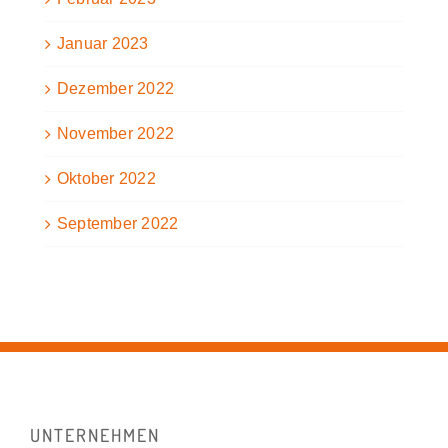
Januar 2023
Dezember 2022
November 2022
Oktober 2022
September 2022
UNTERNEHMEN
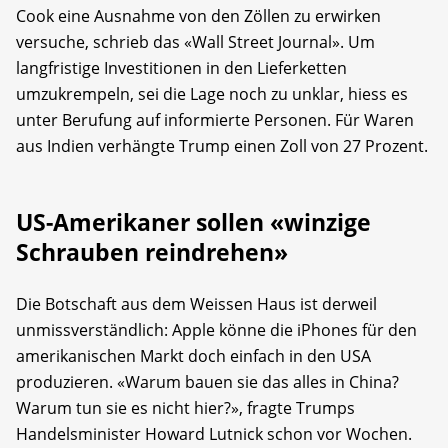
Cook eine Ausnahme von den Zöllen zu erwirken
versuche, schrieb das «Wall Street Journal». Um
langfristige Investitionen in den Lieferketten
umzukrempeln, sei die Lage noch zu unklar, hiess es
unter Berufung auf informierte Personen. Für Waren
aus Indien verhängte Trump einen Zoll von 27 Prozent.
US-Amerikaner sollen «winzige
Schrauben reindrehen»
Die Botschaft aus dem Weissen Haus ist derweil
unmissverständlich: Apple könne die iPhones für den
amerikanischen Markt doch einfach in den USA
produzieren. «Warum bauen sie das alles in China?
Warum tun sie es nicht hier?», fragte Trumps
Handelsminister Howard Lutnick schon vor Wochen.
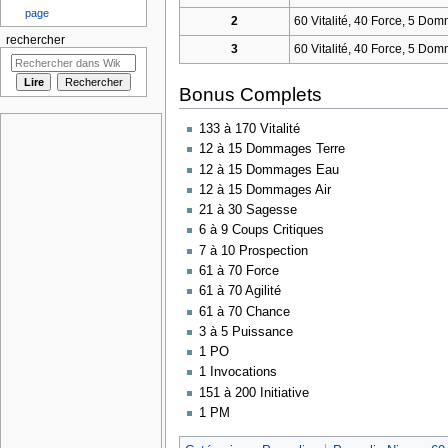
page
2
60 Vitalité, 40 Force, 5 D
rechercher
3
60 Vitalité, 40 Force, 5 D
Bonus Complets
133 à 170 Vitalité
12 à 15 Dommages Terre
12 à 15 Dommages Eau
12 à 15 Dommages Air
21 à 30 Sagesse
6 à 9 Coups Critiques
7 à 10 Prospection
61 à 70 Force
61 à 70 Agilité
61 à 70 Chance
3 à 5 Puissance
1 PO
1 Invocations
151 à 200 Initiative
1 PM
+++
Please return exactly the lines that run from the line with "61 à 70 Chance" through the end of the records above, both included, and nothing more.

61 à 70 Chance
3 à 5 Puissance
1 PO
1 Invocations
151 à 200 Initiative
1 PM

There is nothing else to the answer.